A potential test for Bitcoin’s bull market looms if BTC dips below $91K, according to Van Straten.

Bitcoin (BTC) recently experienced a decline, dropping to just under $98,000, marking a near 10% drop from its all-time high, which has raised questions about whether the current bull market can continue.

The dip is being partly attributed to concerns about China’s DeepSeek AI, which poses a potential threat to the U.S. tech industry by offering hyper-efficiency at a fraction of the cost. Since President Donald Trump’s election win, Bitcoin has surged from $66,000 to a new record of $109,000. During this rally, Bitcoin has already experienced two significant 15% corrections, as well as other smaller drawdowns, making this latest fall consistent with previous market behavior.
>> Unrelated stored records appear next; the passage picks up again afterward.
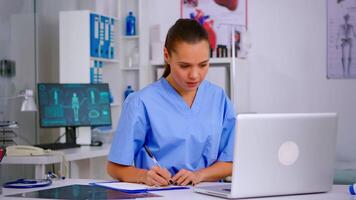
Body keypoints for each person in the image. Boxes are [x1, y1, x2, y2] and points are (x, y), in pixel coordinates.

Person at [107, 18, 236, 187]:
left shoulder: (218, 98)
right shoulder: (140, 102)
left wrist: (200, 175)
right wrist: (144, 176)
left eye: (203, 65)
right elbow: (115, 167)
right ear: (167, 56)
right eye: (185, 66)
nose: (195, 75)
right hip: (160, 194)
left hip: (209, 194)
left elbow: (232, 162)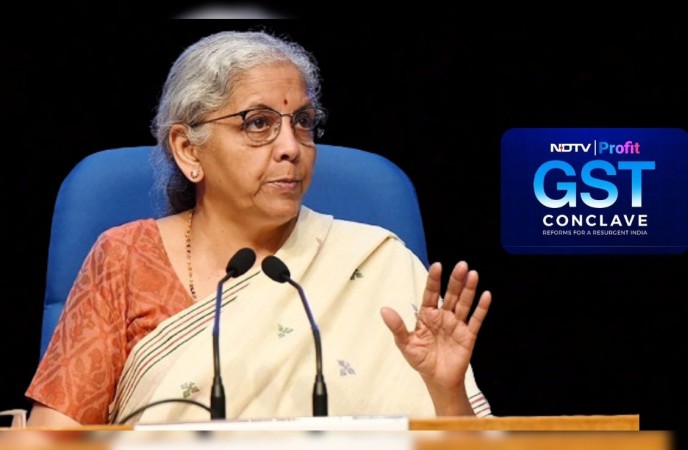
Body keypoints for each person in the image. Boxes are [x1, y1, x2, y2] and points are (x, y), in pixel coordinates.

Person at [25, 30, 493, 426]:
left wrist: (445, 390)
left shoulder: (376, 263)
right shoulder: (124, 258)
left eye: (303, 122)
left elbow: (463, 443)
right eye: (258, 123)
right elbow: (52, 440)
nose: (291, 146)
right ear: (188, 149)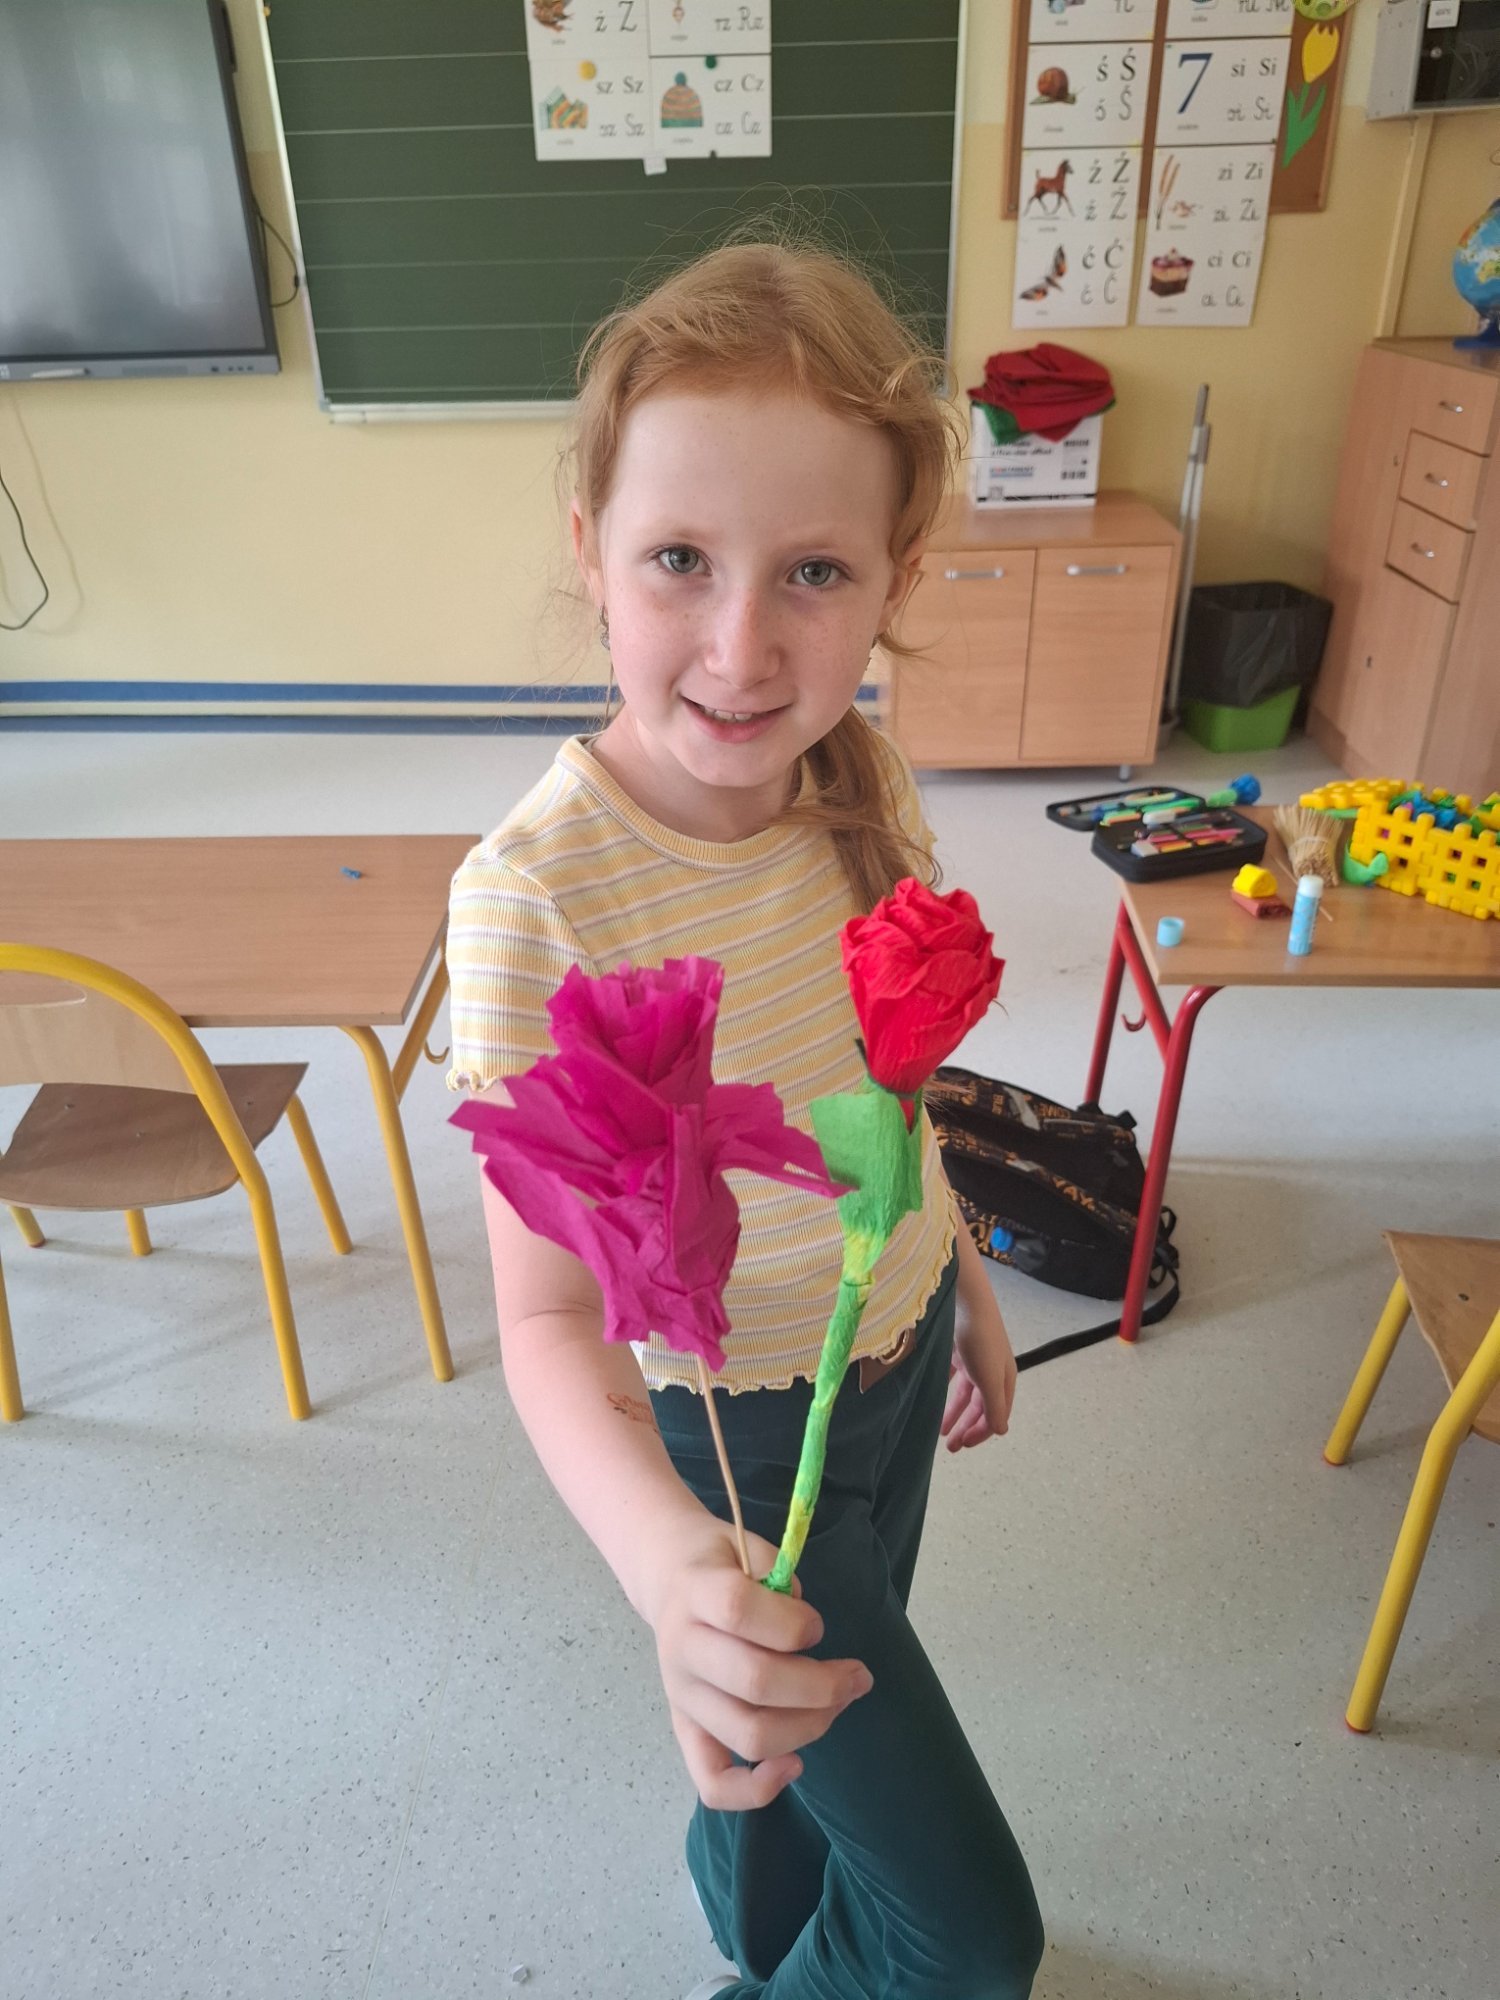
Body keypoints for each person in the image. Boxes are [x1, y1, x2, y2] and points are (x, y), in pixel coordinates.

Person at [446, 240, 1044, 2000]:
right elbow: (551, 1323)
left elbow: (889, 1083)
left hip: (889, 1349)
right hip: (736, 1446)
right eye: (680, 561)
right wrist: (668, 1572)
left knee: (800, 1780)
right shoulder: (540, 903)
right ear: (591, 549)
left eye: (815, 572)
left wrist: (959, 1272)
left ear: (896, 579)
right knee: (967, 1937)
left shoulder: (862, 781)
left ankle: (759, 1937)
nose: (739, 645)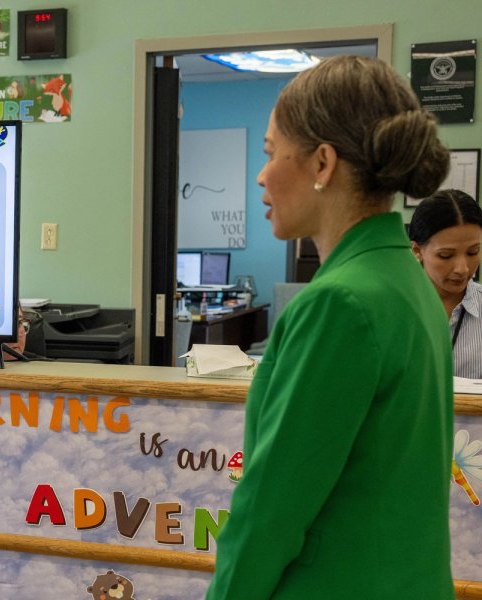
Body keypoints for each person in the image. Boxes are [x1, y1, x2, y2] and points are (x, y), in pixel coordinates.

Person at [206, 56, 455, 598]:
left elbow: (271, 511)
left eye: (271, 153)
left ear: (322, 163)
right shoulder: (409, 283)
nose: (261, 174)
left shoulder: (339, 303)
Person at [410, 189, 482, 378]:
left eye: (473, 252)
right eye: (446, 255)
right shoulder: (392, 307)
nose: (462, 269)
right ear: (417, 251)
A critical support indicator during bull markets is the short-term holder cost basis. This figure, which represents the average price of Bitcoin held by those who have moved coins within the last 155 days, is currently around $91,000. If Bitcoin dips below this threshold, it could signal a shift in the market, testing the sustainability of the bullish trend.

Bearish sentiment is also beginning to surface, as Bitcoin’s funding rates have shifted negative. Some market experts, including Arthur Hayes, co-founder of Bitmex, forecast a potential pullback to the $70,000-$75,000 range before Bitcoin could make a rally to $250,000. Additionally, CoinDesk’s Omkar Godbole has indicated that a “double top” bearish reversal pattern might lead to a decline towards $75,000.

This broader market weakness isn’t limited to cryptocurrencies; U.S. stock markets are also showing signs of stress, with Nasdaq futures dropping by up to 4%, reflecting a more cautious investor outlook.